> **What you need to do**:
Copy every text line of the items below word for word, and leave the pictures out of your answer.

> **Record list**:
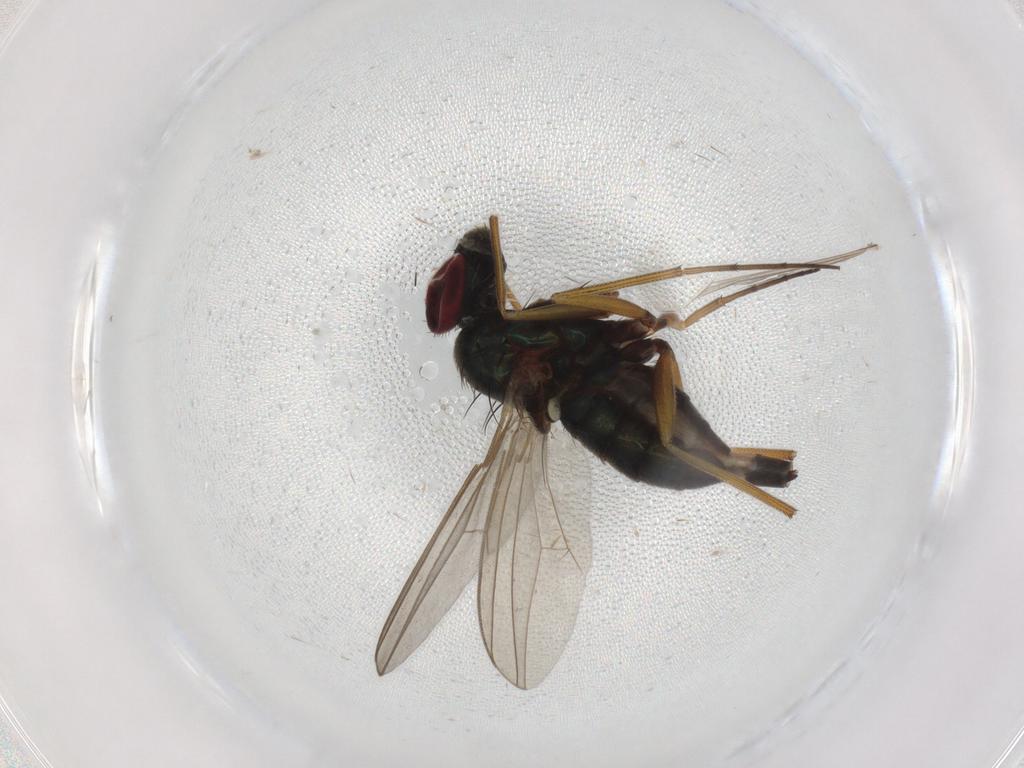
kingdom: Animalia
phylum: Arthropoda
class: Insecta
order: Diptera
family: Dolichopodidae
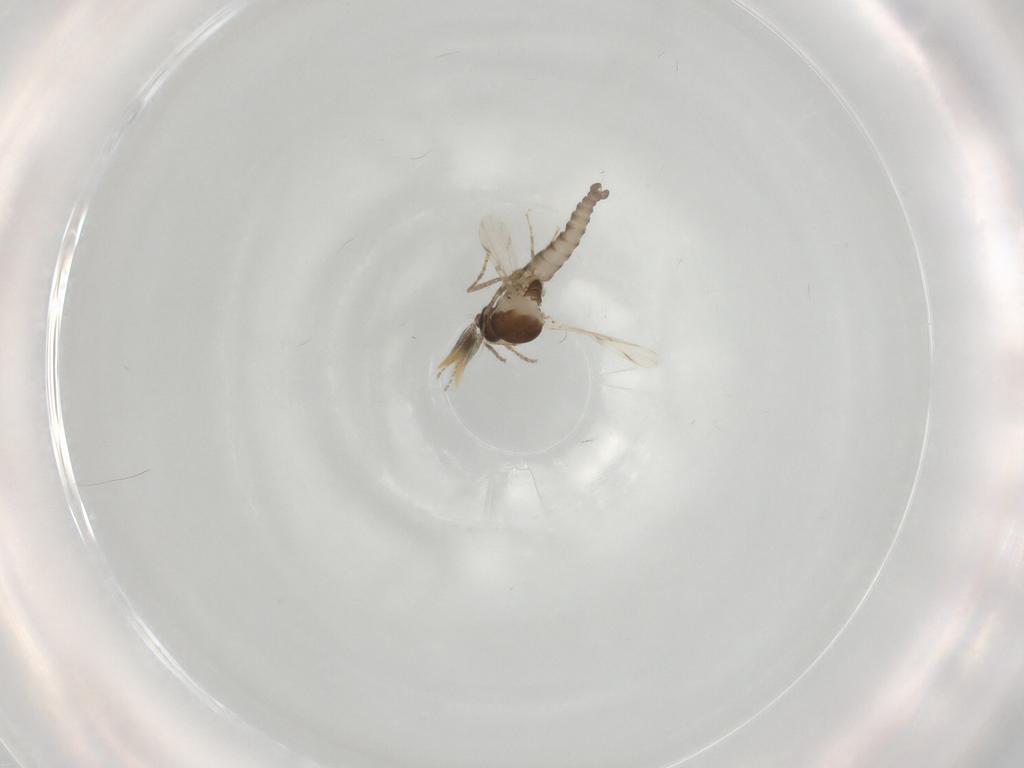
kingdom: Animalia
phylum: Arthropoda
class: Insecta
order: Diptera
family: Ceratopogonidae
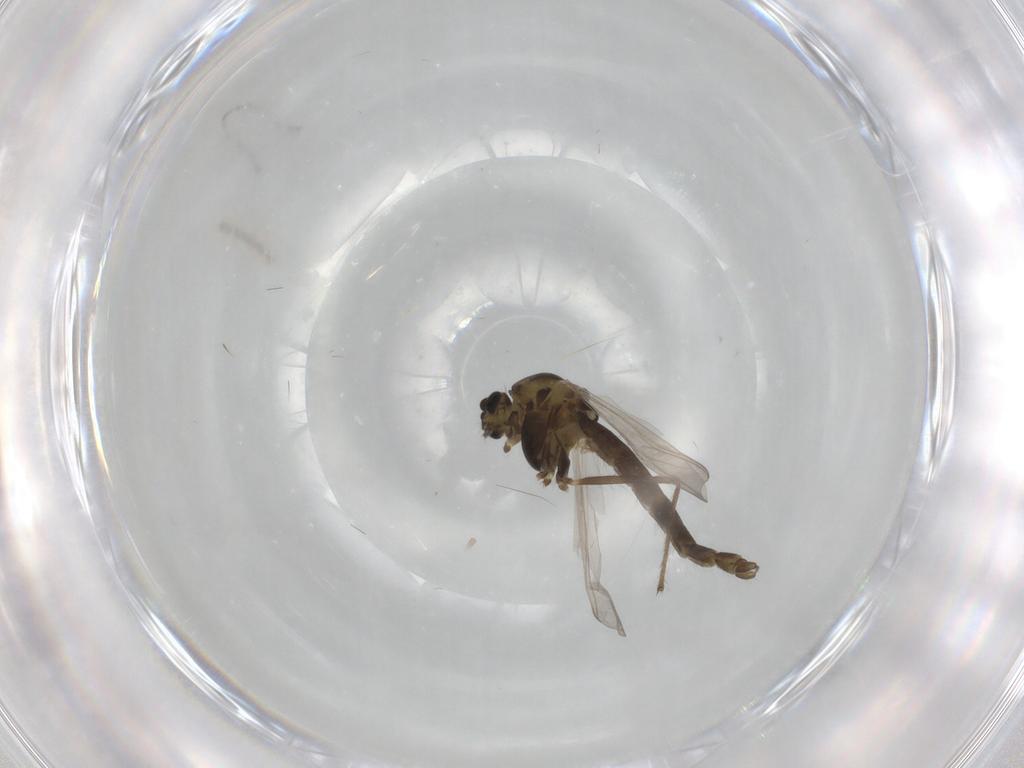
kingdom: Animalia
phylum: Arthropoda
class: Insecta
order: Diptera
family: Chironomidae
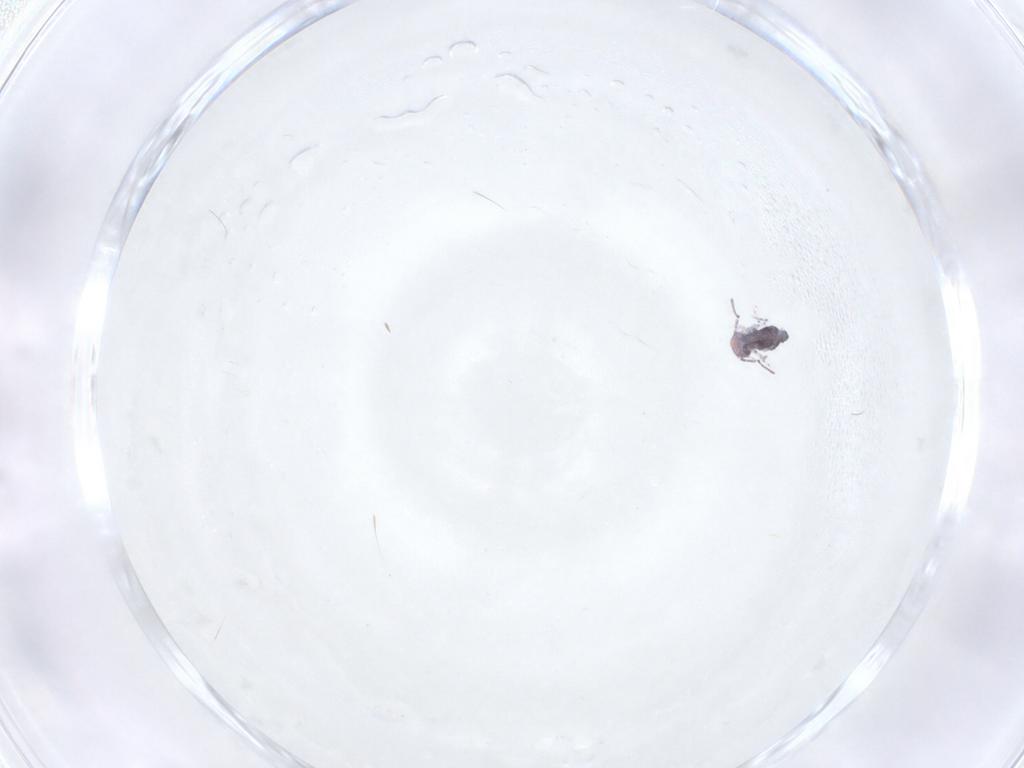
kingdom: Animalia
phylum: Arthropoda
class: Collembola
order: Symphypleona
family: Bourletiellidae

> **Response**:
kingdom: Animalia
phylum: Arthropoda
class: Insecta
order: Diptera
family: Dolichopodidae
kingdom: Animalia
phylum: Arthropoda
class: Insecta
order: Diptera
family: Ceratopogonidae
kingdom: Animalia
phylum: Arthropoda
class: Insecta
order: Diptera
family: Chironomidae
kingdom: Animalia
phylum: Arthropoda
class: Collembola
order: Symphypleona
family: Bourletiellidae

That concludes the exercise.